In the records below, find the line that contains "Senior Infrastructure Architect". Retype that line and all the lines after it through the end, leaving out the pictures.

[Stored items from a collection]

'''

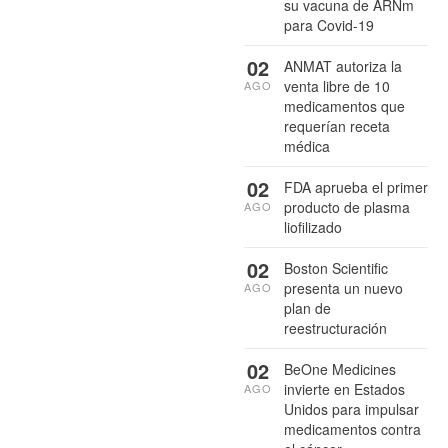
su vacuna de ARNm
para Covid-19
02
ANMAT autoriza la
venta libre de 10
AGO
medicamentos que
requerían receta
médica
02
FDA aprueba el primer
producto de plasma
AGO
liofilizado
02
Boston Scientific
presenta un nuevo
AGO
plan de
reestructuración
02
BeOne Medicines
invierte en Estados
AGO
Unidos para impulsar
medicamentos contra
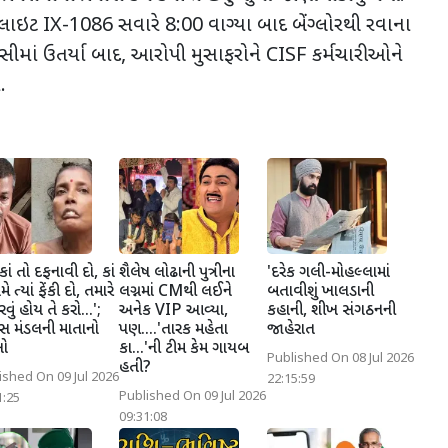
ફ્લાઇટ
IX-
1086
સવારે
8
:00
વાગ્યા બાદ બેંગ્લોરથી રવાના
ીમાં ઉતર્યા બાદ
,
આરોપી મુસાફરોને
CISF
કર્મચારીઓને
.
 કાં તો દફનાવી દો, કાં
શૈલેષ લોઢાની પુત્રીના
'દરેક ગલી-મોહલ્લામાં
ે ત્યાં ફેંકી દો, તમારે
લગ્નમાં CMથી લઈને
બતાવીશું ખાલડાની
વું હોય તે કરો...';
અનેક VIP આવ્યા,
કહાની, શીખ સંગઠનની
ાસ મંડલની માતાનો
પણ....'તારક મહેતા
જાહેરાત
સો
કા...'ની ટીમ કેમ ગાયબ
Published On 08 Jul 2026
હતી?
ished On 09 Jul 2026
22:15:59
Published On 09 Jul 2026
1:25
09:31:08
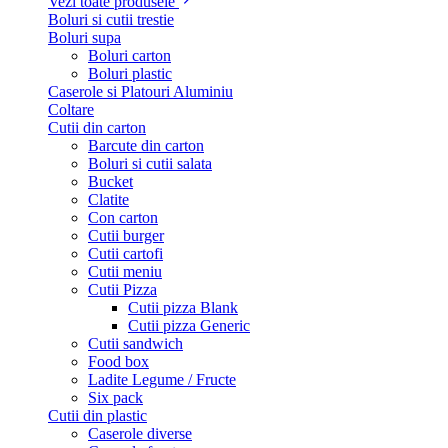
Vezi toate produsele
Boluri si cutii trestie
Boluri supa
Boluri carton
Boluri plastic
Caserole si Platouri Aluminiu
Coltare
Cutii din carton
Barcute din carton
Boluri si cutii salata
Bucket
Clatite
Con carton
Cutii burger
Cutii cartofi
Cutii meniu
Cutii Pizza
Cutii pizza Blank
Cutii pizza Generic
Cutii sandwich
Food box
Ladite Legume / Fructe
Six pack
Cutii din plastic
Caserole diverse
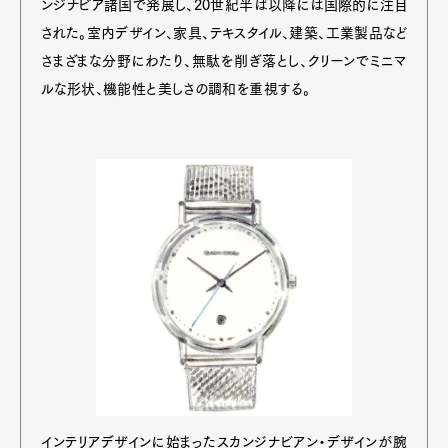
ンジナビア諸国で発展し、20世紀半ば以降には国際的に注目
された。室内デザイン、家具、テキスタイル、建築、工業製品など
さまざまな分野にわたり、無駄を削ぎ落とし、クリーンでミニマ
ルな形状、機能性と美しさの調和を重視する。
インテリアデザインに始まったスカンジナビアン・デザインが腕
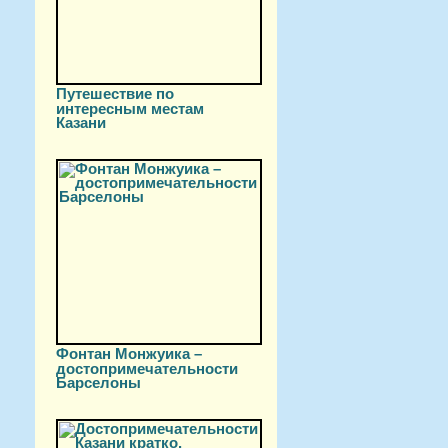
Путешествие по
интересным местам
Казани
Фонтан Монжуика –
достопримечательности
Барселоны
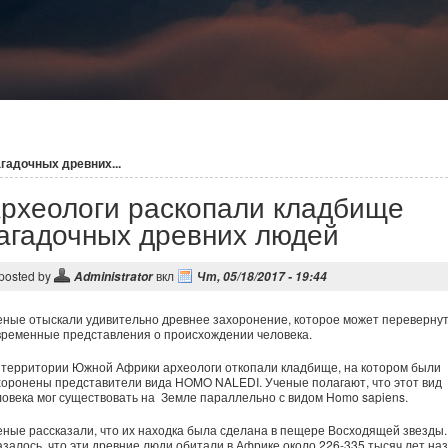
гадочных древних...
рхеологи раскопали кладбище
агадочных древних людей
posted by
вкл
Administrator
Чт, 05/18/2017 - 19:44
еные отыскали удивительно древнее захоронение, которое может переверну
временные представления о происхождении человека.
 территории Южной Африки археологи откопали кладбище, на котором были
хоронены представители вида HOMO NALEDI. Ученые полагают, что этот вид
ловека мог существовать на Земле параллельно с видом Homo sapiens.
еные рассказали, что их находка была сделана в пещере Восходящей звезды.
азалось, что эти древние люди обитали в Африке около 226-335 тысяч лет наз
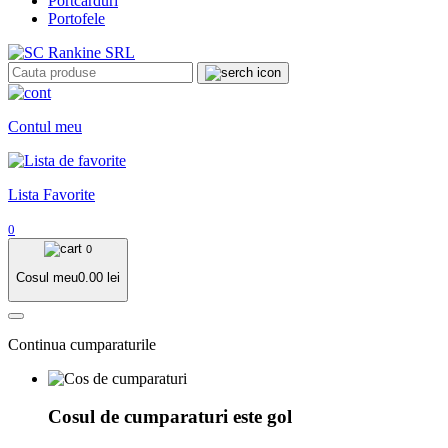
Portcarduri
Portofele
Contul meu
Lista Favorite
0
0
Cosul meu
0.00
lei
Continua cumparaturile
Cosul de cumparaturi este gol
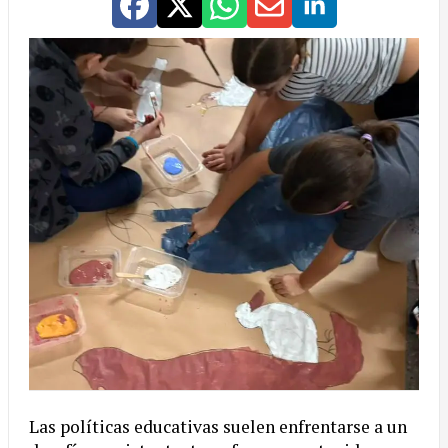
Las políticas educativas suelen enfrentarse a un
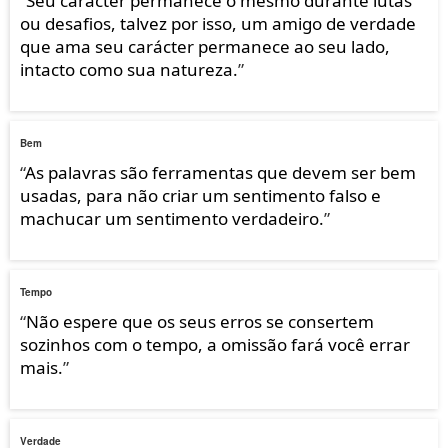
“
Seu carácter permanece o mesmo durante lutas
ou desafios, talvez por isso, um amigo de verdade
que ama seu carácter permanece ao seu lado,
intacto como sua natureza.
”
Bem
“
As palavras são ferramentas que devem ser bem
usadas, para não criar um sentimento falso e
machucar um sentimento verdadeiro.
”
Tempo
“
Não espere que os seus erros se consertem
sozinhos com o tempo, a omissão fará você errar
mais.
”
Verdade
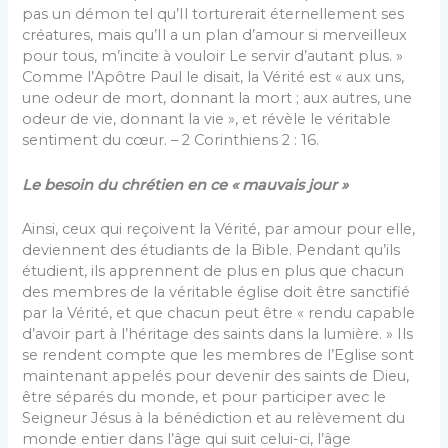
pas un démon tel qu’Il torturerait éternellement ses
créatures, mais qu’Il a un plan d’amour si merveilleux
pour tous, m’incite à vouloir Le servir d’autant plus. »
Comme l’Apôtre Paul le disait, la Vérité est « aux uns,
une odeur de mort, donnant la mort ; aux autres, une
odeur de vie, donnant la vie », et révèle le véritable
sentiment du cœur. – 2 Corinthiens 2 : 16.
Le besoin du chrétien en ce « mauvais jour »
Ainsi, ceux qui reçoivent la Vérité, par amour pour elle,
deviennent des étudiants de la Bible. Pendant qu’ils
étudient, ils apprennent de plus en plus que chacun
des membres de la véritable église doit être sanctifié
par la Vérité, et que chacun peut être « rendu capable
d’avoir part à l’héritage des saints dans la lumière. » Ils
se rendent compte que les membres de l’Eglise sont
maintenant appelés pour devenir des saints de Dieu,
être séparés du monde, et pour participer avec le
Seigneur Jésus à la bénédiction et au relèvement du
monde entier dans l’âge qui suit celui-ci, l’âge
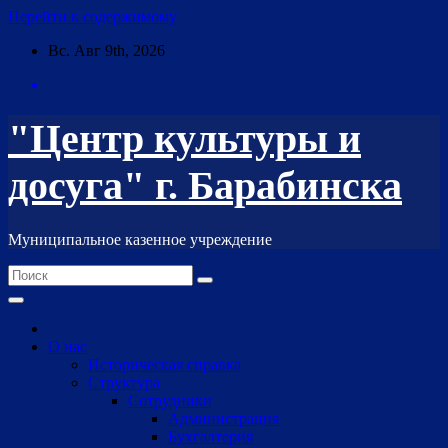
Перейти к содержимому
Вс. Авг 9th, 2026
"Центр культуры и
досуга" г. Барабинска
Муниципальное казенное учреждение
О нас
Историческая справка
Структура
Сотрудники
Администрация
Бухгалтерия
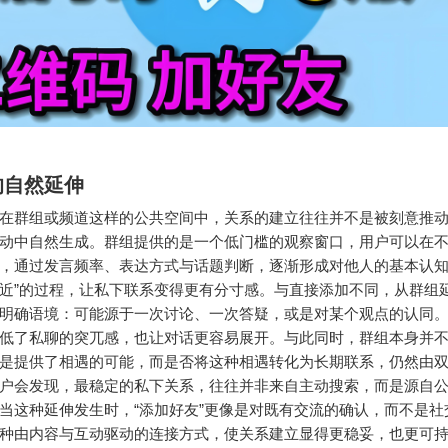
的自然延伸
在群组或频道这样的公共空间中，关系的建立往往并不是被刻意推
动中自然生成。群组提供的是一个低门槛的观察窗口，用户可以在
，通过发言频率、表达方式与话题判断，逐渐形成对他人的基本认知
近”的过程，让私下联系变得更有分寸感。与直接添加不同，从群组
明确语境：可能源于一次讨论、一次答疑，或是对某个观点的认同
低了私聊的突兀感，也让对话更容易展开。与此同时，群组本身并
是提供了相遇的可能，而是否将这种相遇转化为长期联系，仍然由
户会发现，最稳定的私下关系，往往并非来自主动搜索，而是源自
当这种延伸发生时，“添加好友”更像是对既有交流的确认，而不是社
种由内容与互动驱动的连接方式，使关系建立显得更稳妥，也更可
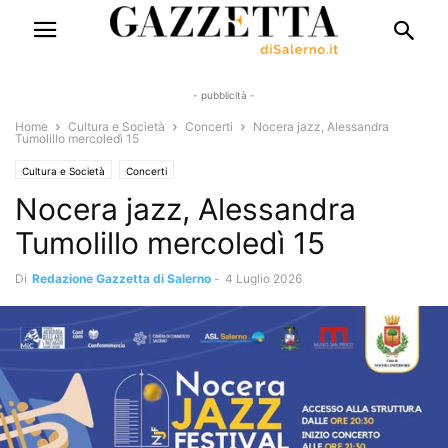
- pubblicità -
Home
Cultura e Società
Concerti
Nocera jazz, Alessandra
Tumolillo mercoledì 15
Cultura e Società
Concerti
Nocera jazz, Alessandra
Tumolillo mercoledì 15
Di
Redazione Gazzetta di Salerno
-
4 Luglio 2026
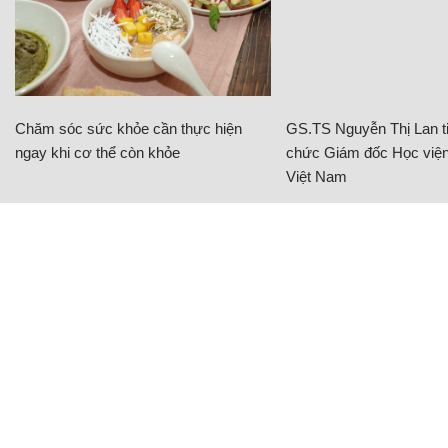
Chăm sóc sức khỏe cần thực hiện
GS.TS Nguyễn Thị Lan ti
ngay khi cơ thể còn khỏe
chức Giám đốc Học viện
Việt Nam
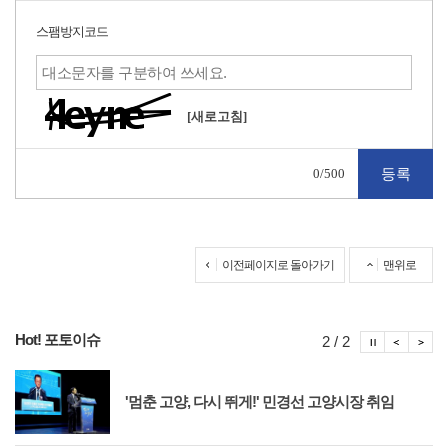
스팸방지코드
[새로고침]
0
/500
이전페이지로 돌아가기
맨위로
Hot! 포토이슈
포토이슈
포토
포
2 / 2
'멈춘 고양, 다시 뛰게!' 민경선 고양시장 취임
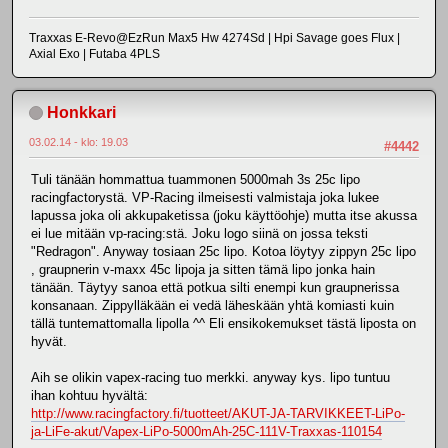
Traxxas E-Revo@EzRun Max5 Hw 4274Sd | Hpi Savage goes Flux |
Axial Exo | Futaba 4PLS
Honkkari
03.02.14 - klo: 19.03
#4442
Tuli tänään hommattua tuammonen 5000mah 3s 25c lipo
racingfactorystä. VP-Racing ilmeisesti valmistaja joka lukee
lapussa joka oli akkupaketissa (joku käyttöohje) mutta itse akussa
ei lue mitään vp-racing:stä. Joku logo siinä on jossa teksti
"Redragon". Anyway tosiaan 25c lipo. Kotoa löytyy zippyn 25c lipo
, graupnerin v-maxx 45c lipoja ja sitten tämä lipo jonka hain
tänään. Täytyy sanoa että potkua silti enempi kun graupnerissa
konsanaan. Zippylläkään ei vedä läheskään yhtä komiasti kuin
tällä tuntemattomalla lipolla ^^ Eli ensikokemukset tästä liposta on
hyvät.
Aih se olikin vapex-racing tuo merkki. anyway kys. lipo tuntuu
ihan kohtuu hyvältä:
http://www.racingfactory.fi/tuotteet/AKUT-JA-TARVIKKEET-LiPo-
ja-LiFe-akut/Vapex-LiPo-5000mAh-25C-111V-Traxxas-110154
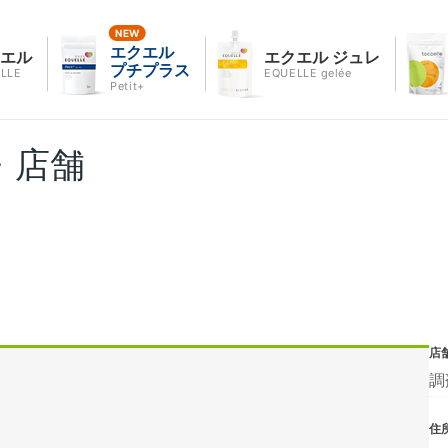
エクエル
クエル
エクエル ジュレ
プチプラス
LLE
EQUELLE gelée
Petit+
・店舗
店
調
住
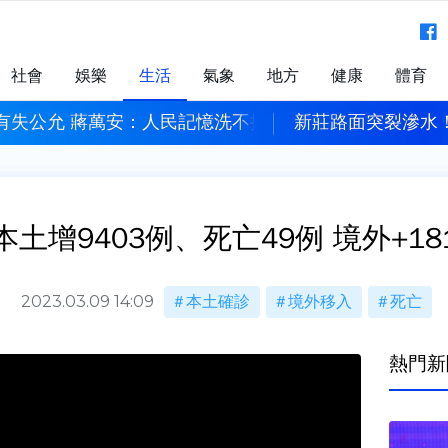
社會
娛樂
生活
氣象
地方
健康
體育
水！疑自來水管破裂 702戶停水搶修
白海豚外圍環流襲
本土增9403例、死亡49例 境外+18
2023.03.09 14:09
本土確診
境外移入
死亡
熱門新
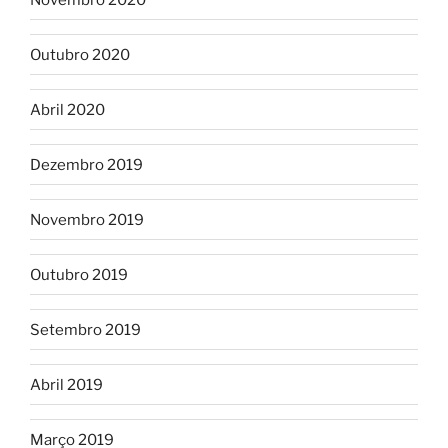
Outubro 2020
Abril 2020
Dezembro 2019
Novembro 2019
Outubro 2019
Setembro 2019
Abril 2019
Março 2019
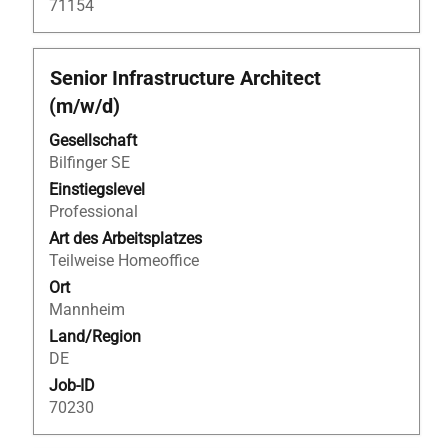
71154
Stellenbezeichnung
Drücken
Senior Infrastructure Architect
Sie
(m/w/d)
die
Leertaste,
Gesellschaft
um
Bilfinger SE
die
Einstiegslevel
Stelleninformationen
Professional
vollständig
Art des Arbeitsplatzes
anzuzeigen.
Teilweise Homeoffice
Ort
Mannheim
Land/Region
DE
Job-ID
70230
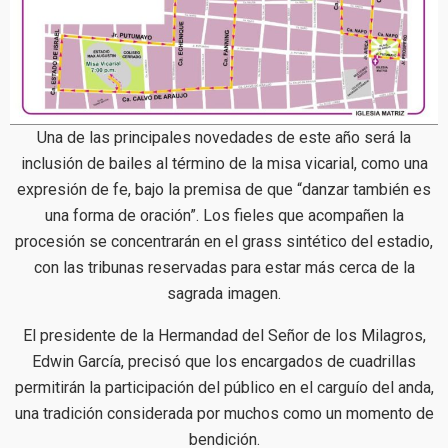
Una de las principales novedades de este año será la
inclusión de bailes al término de la misa vicarial, como una
expresión de fe, bajo la premisa de que “danzar también es
una forma de oración”. Los fieles que acompañen la
procesión se concentrarán en el grass sintético del estadio,
con las tribunas reservadas para estar más cerca de la
sagrada imagen.
El presidente de la Hermandad del Señor de los Milagros,
Edwin García, precisó que los encargados de cuadrillas
permitirán la participación del público en el carguío del anda,
una tradición considerada por muchos como un momento de
bendición.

'''

* **ANSWER BELOW**:
Senior Infrastructure Architect
Sie
(m/w/d)
die
Leertaste,
Gesellschaft
um
Bilfinger SE
die
Einstiegslevel
Stelleninformationen
Professional
vollständig
Art des Arbeitsplatzes
anzuzeigen.
Teilweise Homeoffice
Ort
Mannheim
Land/Region
DE
Job-ID
70230
Una de las principales novedades de este año será la
inclusión de bailes al término de la misa vicarial, como una
expresión de fe, bajo la premisa de que “danzar también es
una forma de oración”. Los fieles que acompañen la
procesión se concentrarán en el grass sintético del estadio,
con las tribunas reservadas para estar más cerca de la
sagrada imagen.
El presidente de la Hermandad del Señor de los Milagros,
Edwin García, precisó que los encargados de cuadrillas
permitirán la participación del público en el carguío del anda,
una tradición considerada por muchos como un momento de
bendición.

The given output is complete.